This is vital training for singers who go on to a fest career in Germany where there are no rehearsals for revivals, perhaps one run-through, also for an artist who has to jump-in at limited notice elsewhere without knowledge of the production, or an understudy who must step up to assuming the role and confidently give colleagues what they expect whilst managing to exist in their own right.
Does having a cultural, linguistic, and educational diverse body of students at the JPYAP play a role in the development of young professionals? Why?
Absolutely! All artists arrive with their own cultural and educational experience. The beauty of the Programme is that it encourages an exchange, a mutual respect and appreciation of differences. Opera is generally a Western-European medium yet those who are engaged come from elsewhere. The common ground is therefore that they are working together in a mutually alien environment of expression where all are equal and perhaps insecure. An example might be a Puccini love duet between an Argentinian tenor and a Chinese soprano: they are performing in Italian to a largely English audience at ROH. Without compromising their own integrity or cultural background how can they work together convincingly? How do they connect physically whilst maintaining appropriate respect? These are the challenges. Nevertheless, with the right support which we hopefully provide all will feel respected, comfortable and the results will be beautiful. Our politicians could learn much from this process!
Are there any Latin American artists that have recently caught your attention?
Yes indeed. Obviously due to the global pandemic I have had limited live access for the past two years but via Zoom there are several whom I look forward to meeting in person, for example Vanessa Rojas from Chile, currently supported by the Ibanez-Atkinson Foundation.
What advice would you give a young artist in the current state of opera?
The global pandemic has challenged us all. However, I feel that many singers have developed vocally as they have had time to rest, reflect. Many have taken advantage of enforced timeout to prepare roles: background research, reading through the original source material (eg La Dame aux camélias if learning roles in La Traviata) also exploring correspondence between composer and librettist. I am also encouraged that many have taken online language classes.
Auditions, classes online have challenged artists to become objective in how they present themselves. The camera does not lie. Therefore, specific intention, engagement through the eyes, also self-presentation when introducing themselves are skills they have had to learn on their own. Rather than rely on external or physical gestures of expression these limitations have encouraged singers to express through their voice and eyes leading to a more intense connection.
Even those fortunate to have been engaged in live performance have probably had to learn how to rehearse with masks, how to engage with colleagues whilst respecting distance.
Therefore, my advice would be to continue all the above as I am confident that the pandemic has led to young singers becoming more resilient, looking for other means of self-development and expression to which the industry has responded. Often when we are faced with restrictions as artists or human beings, we become more inventive, these limitations proving a catalyst for us to step up to the next level.
Capitalise therefore on what makes you unique, different and special without comparing yourself to others. Now is your opportunity.
Correction: A previous version of this article said that David Gowland’s trip to Latin America in 2017 was articulated by Ópera Latinoamérica; the correct information is that the visit was made thanks to a collaboration agreement between the Jette Parker Young Artists Programme and Ópera Latinoamérica. We apologize for any inconvenience the error may have caused (April 8, 2022).
-------------------------
■ WHAT THIS TASK INVOLVES:
Rewrite the interview beginning at the words "Are there any" and stopping after "online language classes.", swapping every "global pandemic" in that stretch for "worldwide health crisis".

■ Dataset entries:
-------------------------
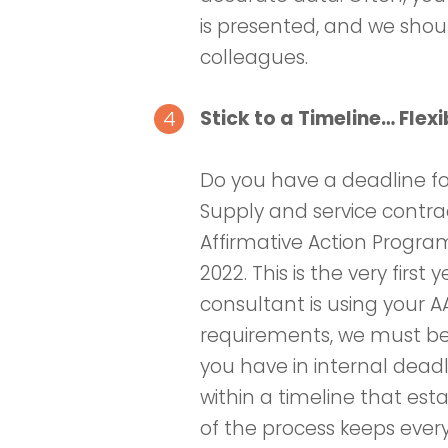
is presented, and we shou
colleagues.
Stick to a Timeline… Flexi
Do you have a deadline fo
Supply and service contract
Affirmative Action Program
2022. This is the very first
consultant is using your 
requirements, we must be
you have in internal deadl
within a timeline that esta
of the process keeps ever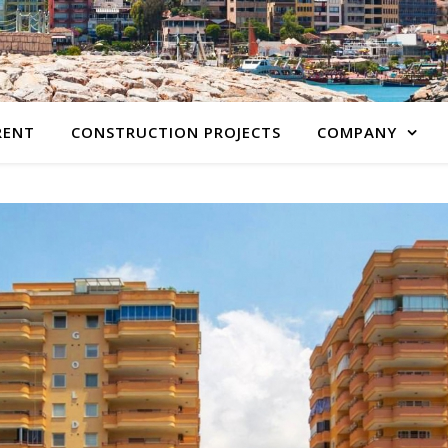
RENT
CONSTRUCTION PROJECTS
COMPANY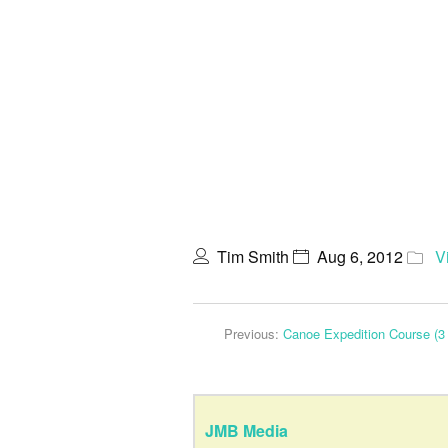
Tim Smith
Aug 6, 2012
V
Previous:
Canoe Expedition Course (3 
JMB Media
-------------------------
■ RESULT:
Are there any Latin American artists that have recently caught your attention?
Yes indeed. Obviously due to the worldwide health crisis I have had limited live access for the past two years but via Zoom there are several whom I look forward to meeting in person, for example Vanessa Rojas from Chile, currently supported by the Ibanez-Atkinson Foundation.
What advice would you give a young artist in the current state of opera?
The worldwide health crisis has challenged us all. However, I feel that many singers have developed vocally as they have had time to rest, reflect. Many have taken advantage of enforced timeout to prepare roles: background research, reading through the original source material (eg La Dame aux camélias if learning roles in La Traviata) also exploring correspondence between composer and librettist. I am also encouraged that many have taken online language classes.